Rescatan a un veintena de personas tras naufragar su barco en la ría de Arousa

 

Participaban en una jornada de ocio en O Grove organizada por "Turvegal" »La nave encalló a la altura de A Illa cuando bajó la marea »Están todos a salvo y sin heridas

manuel méndezo grove 05.10.2014 | 05:54

Algunos de los pasajeros rescatados, a su llegada a puerto en una lancha privada.
Algunos de los pasajeros rescatados, a su llegada a puerto en una lancha privada.// Muñiz

La ría de Arousa fue escenario a media tarde de ayer de un naufragio que pudo haber desencadenado una auténtica tragedia, pero que finalmente se quedó en un gran susto. Un barco de recreo de apenas diez metros de eslora encalló a la altura del municipio de A Illa cuando bajaba la marea, por lo que fue preciso evacuar a sus ocupantes.

Fueron una veintena de personas, entre pasajeros y tripulantes, las que vieron cómo la nave quedaba atrapada en la arena cuando, presumiblemente a causa de un error o un despiste en la navegación, trató de pasar entre el Faro das Umias y tierra firme, en una zona de reducido calado.

Inmediatamente se movilizó un amplio dispositivo de emergencias y rescate en Protección Civil de O Grove -botó dos lanchas- y Salvamento Marítimo Fisterra, que desde su base en Monte Enxa (Porto do Son) movilizó a un helicóptero y a la lancha Salvamar Sargadelos, que se encontraba en el puerto de Ribeira. Pero aunque la aeronave llegó a sobrevolar la zona, los barcos de rescate pudieron dar media vuelta, ya que los náufragos fueron evacuados en embarcaciones particulares que los trasladaron al puerto grovense.

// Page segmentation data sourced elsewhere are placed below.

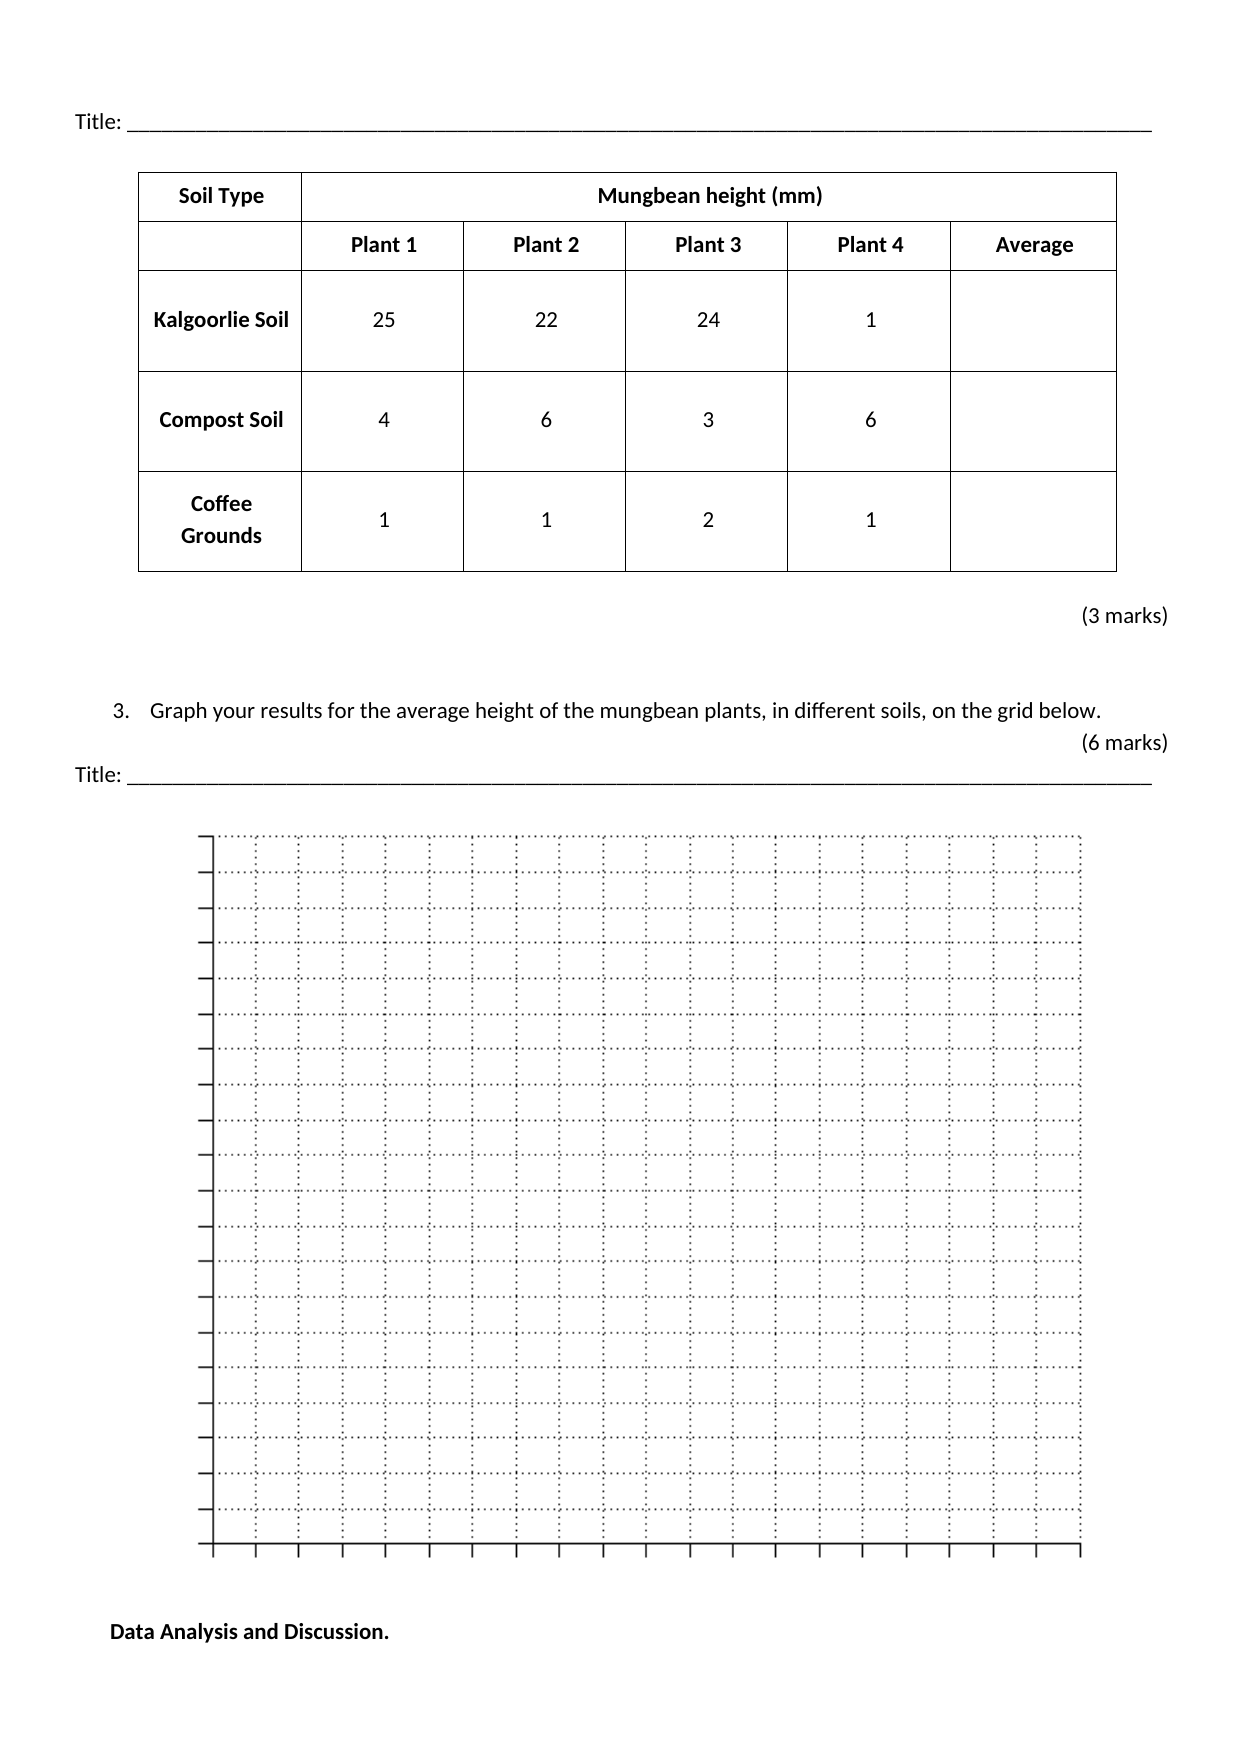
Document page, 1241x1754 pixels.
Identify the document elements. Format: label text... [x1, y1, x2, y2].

table_cell Average [951, 222, 1116, 270]
table_cell 24 [626, 271, 787, 371]
table_cell 1 [788, 271, 950, 371]
picture [110, 813, 1121, 1597]
text Title: __________________________________________________________________________________________ [75, 760, 1165, 788]
table_cell 3 [626, 372, 787, 471]
table_header Soil Type [139, 173, 301, 221]
table_cell Compost Soil [139, 372, 301, 471]
table_cell [951, 472, 1116, 571]
table_cell Plant 4 [788, 222, 950, 270]
table_cell Plant 3 [626, 222, 787, 270]
table_cell 4 [302, 372, 463, 471]
list Title: __________________________________________________________________________________________ [75, 107, 1168, 135]
list Graph your results for the average height of the mungbean plants, in different soils, on the grid below. [112, 696, 1168, 724]
text (3 marks) [150, 602, 1168, 630]
table_cell 6 [788, 372, 950, 471]
table_cell Kalgoorlie Soil [139, 271, 301, 371]
list (6 marks) [150, 728, 1168, 756]
table_cell 1 [788, 472, 950, 571]
table_cell Plant 2 [464, 222, 625, 270]
table_header Mungbean height (mm) [302, 173, 1116, 221]
text Data Analysis and Discussion. [110, 806, 1165, 1645]
table_cell 22 [464, 271, 625, 371]
table_cell 25 [302, 271, 463, 371]
table_cell [951, 372, 1116, 471]
table_cell [951, 271, 1116, 371]
table_cell 1 [464, 472, 625, 571]
table_cell 6 [464, 372, 625, 471]
table_cell [139, 222, 301, 270]
table_cell 2 [626, 472, 787, 571]
table_cell 1 [302, 472, 463, 571]
table_cell Coffee Grounds [139, 472, 301, 571]
table_cell Plant 1 [302, 222, 463, 270]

Los implicados en este accidente marítimo se encontraban disfrutando de una jornada de ocio en el Concello de O Grove -aprovechando que se celebra la Festa do Marisco- . Estaban citados por la asociación Turismo Verde de Galicia (Turvegal), que convocó este su tercer congreso en la cafetería Balcón, en la grovense Praza de Arriba, a las 10,30 horas.

El objetivo era pasar un día entretenido junto al caricaturista Gogue -asiduo colaborador de FARO- y sus personajes más populares. Además "Turvegal" anunciaba a sus seguidores a través de las redes sociales que habría sorteos y sorpresas. Una de ellas era esa singladura en barco por la ría. Se puso en marcha por la tarde y terminó antes de tiempo, cuando de regreso el barco encalló en A Illa, como se explicaba anteriormente.

José, uno de los participantes y náufragos confirmó que, "efectivamente, quedó encallado en la arena cuando íbamos unas dieciséis personas a bordo, pero no hay peligro alguno". Momentos después, a su llegada al puerto de O Grove, indicó que ya estaban "todos a salvo, tras haber sido evacuados en lanchas". El propio José confirmaba que, aparentemente, el barco no sufría daño alguno, por lo que estaba previsto reflotarlo en cuanto subiera la marea.

Otro de los participantes en esta odisea, de nombre Carmelo, colgó a las siete de la tarde en Facebook el siguiente texto: "Acabamos de encallar en medio de la ría, detrás de la isla de Arousa, encima de unas piedras, con un barco de 15 metros, aproximadamente, me jodería tener que nada en este día".

Poco después de las ocho de la tarde en Salvamento Marítimo Fisterra confirmaban que el operativo se había suspendido ya, pues no se habían registrado heridos.

En la Unidad Marítima de Salvamento de Protección Civil de O Grove también explicaron a esa hora que una de sus lanchas había regresado al puerto, aunque otra permanecía en el lugar del naufragio acompañando a unos tripulantes que estaban dispuestos a reflotar la nave y continuar rumbo en cuanto subiera la marea.

Hay que aclarar, en cualquier caso, que este suceso marítimo está protagonizado por una embarcación de recreo privada, al parecer responsabilidad del titular de la concesión de la cafetería existente en la estación de autobuses y transporte marítimo del puerto de O Grove, según indican responsables municipales de emergencias.

Esa embarcación, por tanto, no tiene nada que ver con la flota de catamaranes de pasaje que opera en esa dársena a diario, formada por naves mucho más portentosas, con mayor calado, eslora y capacidad. Las tripulaciones de esos barcos están acostumbradas a realizar singladuras por la ría trasladando cada año a decenas de miles de pasajeros.